Thursday 1 May 2014

The Good Life Eatery, Sloane Avenue

 Working for a women's health website, as I did only a few months ago, I've been aware of The Good Life Eatery since its opening on Sloane Avenue late last year. This trendy cafe promises good, wholesome food, made from the freshest and tastiest ingredients available. With all dishes gluten-free, what better place to go for a Sunday brunch after indulging in a bottle of wine and a pizza the night before?! We knew it would be heaving, but for a meal fit for the likes of Rosie Huntington Whiteley, we decided we were prepared to wait.

And just as well, as the place was packed out. There were queues for tables and queues for take-away. We all stood squashed in the doorway, whilst those lucky enough to have a table chuckled, instagramed, and took their time finishing the last drips of their almond milk lattes (infuriating, although we couldn't blame them - we would be doing the same as soon as we were given a chance). It was suggested to us that we might order at the bar first, then give the waitress a nod when we were finally seated. I ordered the all-greens frittata, but declined one of the cafe's speciality juices when I was told  it was £6.50 per bottle. Despite being 100% natural fruit and veg, and tasting delicious (as I sampled a friend's later) I couldn't quite justify the cost per sip, so opted for a large skinny Americano instead. After about twenty minutes we finally had a table and gestured to the waitress at the bar that we were ready for our food... But sadly, that was when the real wait started.

If you read my blog regularly, you'll know that on the whole, I'm complimentary of the places I go to; a couple of slip-ups may go unmentioned if the overall experience was enjoyable. But on this occasion, I'm afraid, it's simply unavoidable. The Good Life Eatery makes it perfectly clear that, with room for only 25 people to sit, there's a "first come, first served" policy. But, in my mind, once they're through the door, a customer is a customer, and whether they're seated or standing in the queue, they should be treated with the same amount of respect. Watching three people take up a table for six for an hour after finishing their meal simply isn't fair on the twenty people waiting. If they aren't going to be considerate enough to move on, as they proved they weren't, a polite nudge from a member of staff would have been nice.

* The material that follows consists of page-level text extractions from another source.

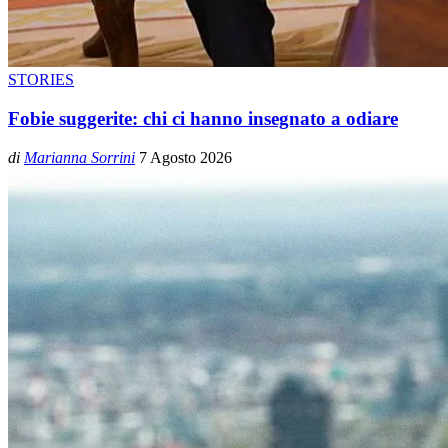
STORIES
Fobie suggerite: chi ci hanno insegnato a odiare
di
Marianna Sorrini
7 Agosto 2026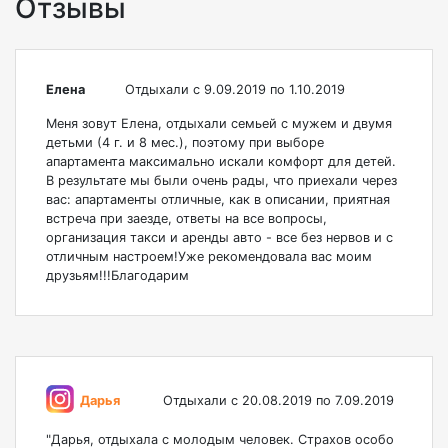
Отзывы
Елена
Отдыхали с 9.09.2019 по 1.10.2019
Меня зовут Елена, отдыхали семьей с мужем и двумя
детьми (4 г. и 8 мес.), поэтому при выборе
апартамента максимально искали комфорт для детей.
В результате мы были очень рады, что приехали через
вас: апартаменты отличные, как в описании, приятная
встреча при заезде, ответы на все вопросы,
организация такси и аренды авто - все без нервов и с
отличным настроем!Уже рекомендовала вас моим
друзьям!!!Благодарим
Дарья
Отдыхали с 20.08.2019 по 7.09.2019
"Дарья, отдыхала с молодым человек. Страхов особо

We sat down at a table of ample size for the four of us, but with a bench seat along the wall and only one chair, we had to squeeze three of us down one side. We asked if there was another chair, but apparently they are serious about seating for 25 only... Luckily after half an hour, the table next to us freed up so we slid down and made space for the couple and single woman who had been in the queue behind us and still hadn't been seated. But even after this time, there was still no sign of our brunch (though at 2.30, it was lunch by now) or even our coffees. I was nominated to go and ask. 

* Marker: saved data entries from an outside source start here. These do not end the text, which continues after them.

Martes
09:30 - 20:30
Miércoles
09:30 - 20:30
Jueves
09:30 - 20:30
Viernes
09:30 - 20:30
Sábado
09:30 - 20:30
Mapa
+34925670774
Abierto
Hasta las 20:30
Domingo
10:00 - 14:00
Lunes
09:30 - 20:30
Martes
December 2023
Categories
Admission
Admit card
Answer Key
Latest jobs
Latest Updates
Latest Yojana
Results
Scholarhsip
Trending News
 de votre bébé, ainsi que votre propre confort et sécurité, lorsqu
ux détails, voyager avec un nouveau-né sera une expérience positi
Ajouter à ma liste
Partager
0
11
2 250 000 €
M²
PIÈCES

When giving our number, the waiter look worriedly at the pile of receipts sitting on the counter - it was clear our food had not been put through. I reordered our coffees and returned to my table. Another ten minutes passed and our coffees were finally brought, but for a large Americano, mine was a little on the small side. I was then informed that large coffees were only available for take-aways as they didn't have large mugs, but I must have made what my mum refers to as the "dangerous face", because he scampered back to the bar and brought me back a cardboard cup.

But still, no food. By this point it was laughable, and we all made jokes about going home and making it ourselves in quicker time. The very smiley manager then came over and suggested that to make up for the wait he would bring us all cakes on the house. We thanked him, and I joked that we would really like our mains before pudding, but apparently that wasn't taken on board as we were greeted in seconds with two brownies and two slices of Red Velvet.

We managed to resist tucking in long enough for our lunch to FINALLY arrive. Although smaller than I would have expected for the price, I couldn't fault my frittata in the slightest. It was absolutely gorgeous and even now, several days later, I can taste it with much ease. Everyone had a bit and agreed that it was not only delicious, but the best meal on the table (don't you love it when that happens?!). Packed full of lovely fresh greens, it was made even greater by the side of homemade pesto, made with almonds rather than pine nuts. The eggs Benedict and the avocado on toast also looked great, and all of us were substantially filled by the end... But it would have been rude to waste the cakes, wouldn't it? Both sweets were wonderfully moist but as often happens with gluten-free, a little sickly sweet. We were defeated, and packaged the remainder up to take home ( which is saying something, as two of my friends are baking bloggers!).

So all in all, I wasn't hugely impressed with The Good Life Eatery, but the food was absolutely wonderful. I was also reassured by the couple next to us that, as regulars, they usually experience much better service. Maybe another trip at a less busy time would be a good thing.